皆さんもこんな経験をされたことがあるはずです。複数の、(それもほとんど 内容が同じの)文書のコピーを保存しておくのは馬鹿げたことです。文書作成ソフトの中には、 例えばMicrosoft Wordの変更履歴、Google Docsのバージョン履歴、LibreOfficeの変更の記録・表示、 こういった状況にある程度うまく対応できるものもあります。

バージョン管理システムは、基礎となるドキュメントを元に、 加えられた全ての変更点を記録していきます。ドキュメントの 進歩を記録していると考えてもらって構いません。変更点を最初の状況まで 戻してから、最新版になるまでの変更を一つずつ再現していくことができます。

Changes Are Saved Sequentially

「変更点」と「ドキュメント」を別々の物として考えてみると、基礎となるドキュメントに 異なる変更点を「再現」する事によって、結果的に違ったバージョンのドキュメントを 作る事が可能だという事が分かります。例えば、下の図のように二人のユーザーが同じドキュメントに 違った編集を加えた場合です。

Different Versions Can be Saved

変更点の衝突(コンフリクト)が無ければ、二つ以上の違った変更点を基礎ドキュメントに加えることさえできます。

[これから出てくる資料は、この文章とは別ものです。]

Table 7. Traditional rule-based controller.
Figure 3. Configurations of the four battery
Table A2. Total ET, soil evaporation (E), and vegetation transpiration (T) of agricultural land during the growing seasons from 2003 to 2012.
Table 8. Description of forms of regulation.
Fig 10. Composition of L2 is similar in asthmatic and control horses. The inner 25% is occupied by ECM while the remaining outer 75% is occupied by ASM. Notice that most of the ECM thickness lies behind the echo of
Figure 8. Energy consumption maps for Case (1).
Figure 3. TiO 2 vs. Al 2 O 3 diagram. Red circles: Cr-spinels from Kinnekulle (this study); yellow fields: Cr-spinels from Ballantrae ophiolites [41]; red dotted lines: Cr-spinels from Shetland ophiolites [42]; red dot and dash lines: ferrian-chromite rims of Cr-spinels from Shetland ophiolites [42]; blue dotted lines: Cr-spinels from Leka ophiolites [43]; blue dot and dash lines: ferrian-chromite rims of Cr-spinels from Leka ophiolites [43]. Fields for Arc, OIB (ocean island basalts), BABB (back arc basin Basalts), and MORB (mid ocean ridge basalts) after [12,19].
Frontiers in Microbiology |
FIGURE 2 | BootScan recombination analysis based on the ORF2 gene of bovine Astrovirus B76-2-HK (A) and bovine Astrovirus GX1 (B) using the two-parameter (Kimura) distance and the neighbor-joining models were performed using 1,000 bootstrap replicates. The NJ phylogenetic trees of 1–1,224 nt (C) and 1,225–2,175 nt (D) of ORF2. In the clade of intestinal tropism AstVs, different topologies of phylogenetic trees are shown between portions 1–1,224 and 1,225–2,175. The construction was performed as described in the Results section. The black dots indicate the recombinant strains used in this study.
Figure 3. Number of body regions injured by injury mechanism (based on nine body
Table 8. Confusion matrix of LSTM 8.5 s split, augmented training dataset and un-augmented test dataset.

Multiple Versions Can be Merged

バージョン管理システムは、ユーザーがドキュメントに加えた変更点を記録するツールであり、 結果的にドキュメントの違ったバージョンを作成する事ができます。このツールを活用 する事によって、次のバージョンに加える変更点(個々の変更点は 「commit(コミット)」と呼びます)を決める事ができ、変更点に関するメタデータも一緒に保存する事ができます。 特定のプロジェクトのコミット履歴とそれに関するメタデータを総じて 「repository(リポジトリ)」と呼びます。リポジトリは 別々のコンピュータと同期させる事が出来るので、他人との共同作業を潤滑に進めることが可能になります。

バージョン管理システムの長い歴史

自動化されたバージョン管理システムは最近発明されたものではありません。 RCS、CVS、Subversionなどのツールは1980年前半から存在しており、多くの会社に使われていました。 しかし、これらのツールでは出来る事に制限があり、多くはもう時代遅れとされています。 現代使われているシステム、例えばGitやMercurial、は 分散されています。というのは、特定のサーバーを必要とせずにシステムをホストする事が出来るという事です。 現代のシステムには大変便利で効果的な「merge(マージ)」機能が備われており、同じファイルを 複数人で作業する事が可能になりました。

論文を書くにあたって

  • 例えば、論文のために数百行書いたとします。しばらくして、間違えてその文章を編集してしまいます。 どうしたら以前書いた文章を取り戻すことができるのでしょう?そもそも、可能なのでしょうか?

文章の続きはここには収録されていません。